As far as I can tell by the context, you don't quite grok how EU regulations are actually implemented in reality, which is why you keep bring up other EU citizens, but it really doesn't matter. When GDPR came into effect, it's because the countries themselves have written and implemented local laws in their countries that align with GDPR, there isn't one "GDPR-law" that is enforced by an EU entity across the entire union.

> An EU citizen may have grounds to complain if it's illegal in their jurisdiction, but to who?

If I'm in Italy, and a German company is breaking some Italian law, then I'm reporting them to the Italian authorities.

I can’t figure out why you’re being simultaneously argumentative and dismissive. But you’re being argumentative and dismissive while talking about a totally different subject than the person you’re replying to.

EU citizens would have reason to be concerned about this. It’s not clear how an EU citizen would deal with this nor is it clear this would even be prohibited since there have been some recent rulings that muddy this. Nor is it even clear there would be a UK response since certain kinds of analytics are fine under UK GDPR.

You’ve taken something very interesting and open to interpretation and reduced it down to circular arguments. That’s boring.

  • I guess if I disagree it seems argumentative, not sure how to disagree without others believing it's argumentative, it kind of is by definition. It isn't my intention. Regardless.

    > > > Hmm the guardian has gone "accept tracking or subscribe".

    > > I didn’t know you were allowed to do that with cookies.

    > UK site. Not in the EU any more.

    This is the initial context for me in this conversation.
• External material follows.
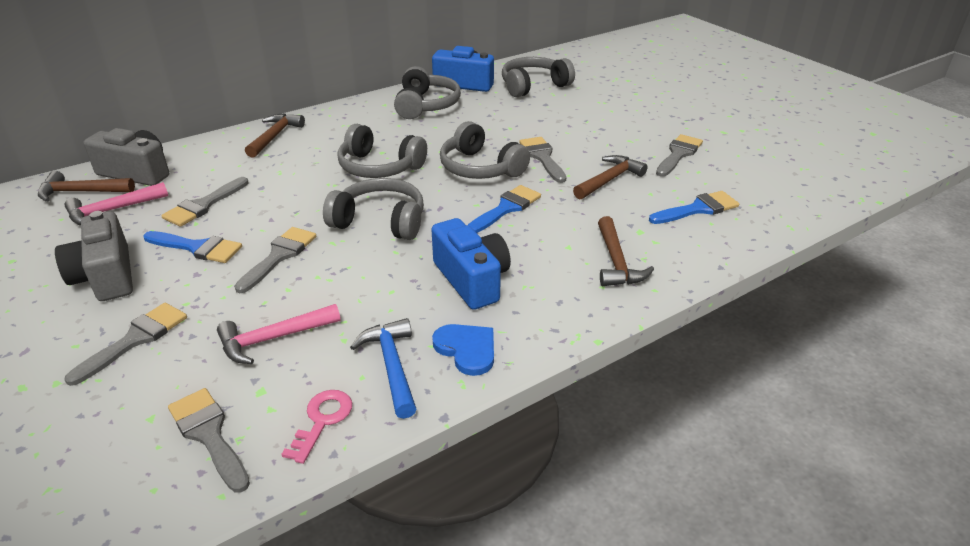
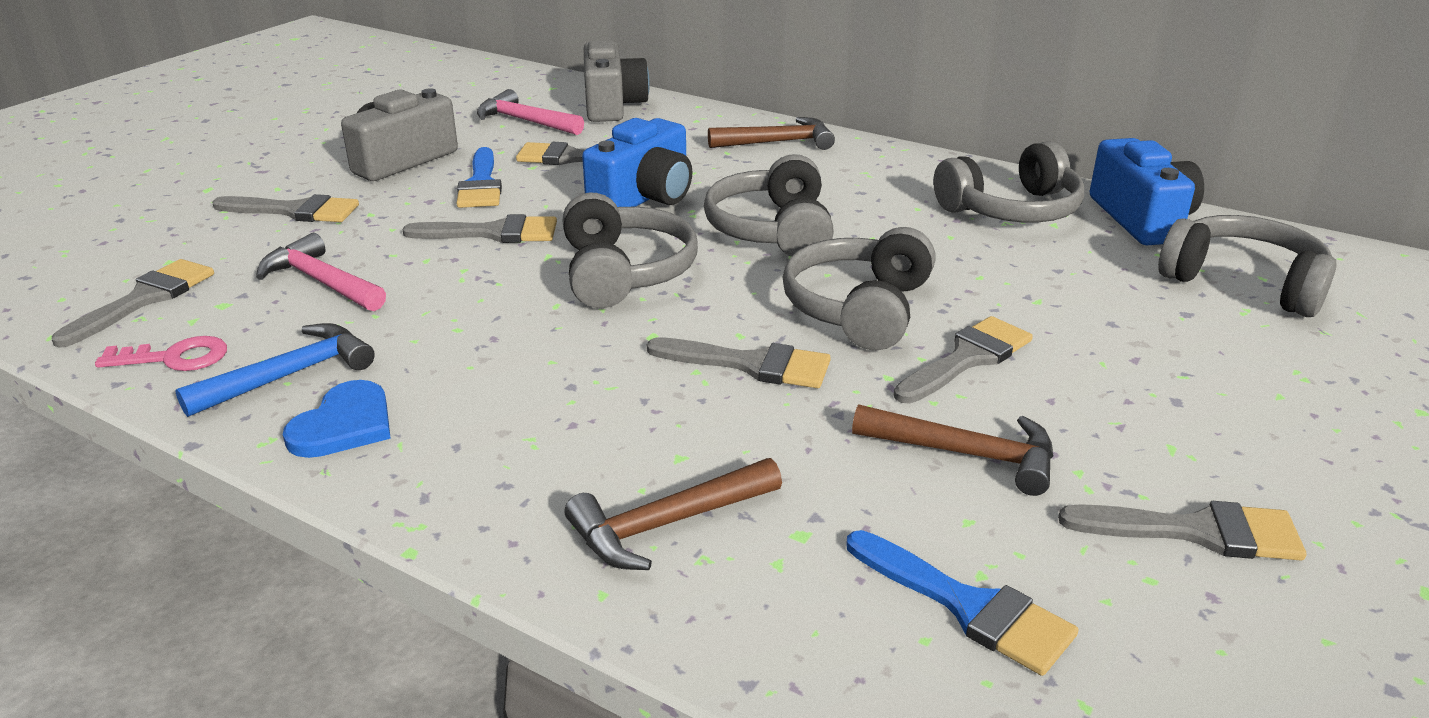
camera: 65 degrees right, 5 degrees down
brown hammer [38,171,135,202] -> none
blue camera [431,218,511,310] -> blue camera moved to [582,118,692,207]
blue brush [468,185,541,233] -> grey brush [647,337,831,388]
As I understand things, whether UK is in the EU or not, they can still have laws active in the country that were introduced while the UK was in the EU.

    Then someone said:

    > ... or no one bothers to enforce them any more?

    Which I guess is where I lose track a bit of what the actual subject is. We're talking about UK laws, that they may or may not still have as active in the UK, but at that point I already suspect that they're talking about some "EU-wide laws" or similar instead, which for me muddy the waters.

    > Who's going to open a case and where?

    Then this appears, which has obvious answers; if you're a UK citizen and someone broke UK law, you report to UK authorities. If you're from $EU_COUNTRY, then you report it in $EU_COUNTRY.

    If you're in $EU_COUNTRY and UK company breaks your national laws, same applies as for any non-EU country, you report it in $EU_COUNTRY.

    Going back to the initial question, can The Guardian ask "let us track you, or pay to visit this website"? For entities covered by the DMA, the answer is clear: No (so Meta cannot do this, which is why they're changing it). Otherwise, the answer isn't so clear, yet.

    Now I don't know what I'm being dismissive about, I feel like I did my best following how the subject seemingly changed across comments, but I can acknowledge I lost track of the initial questions, for that I apologize. I guess I loose track of the discussion as the questions seems to get less specific, rather than more specific.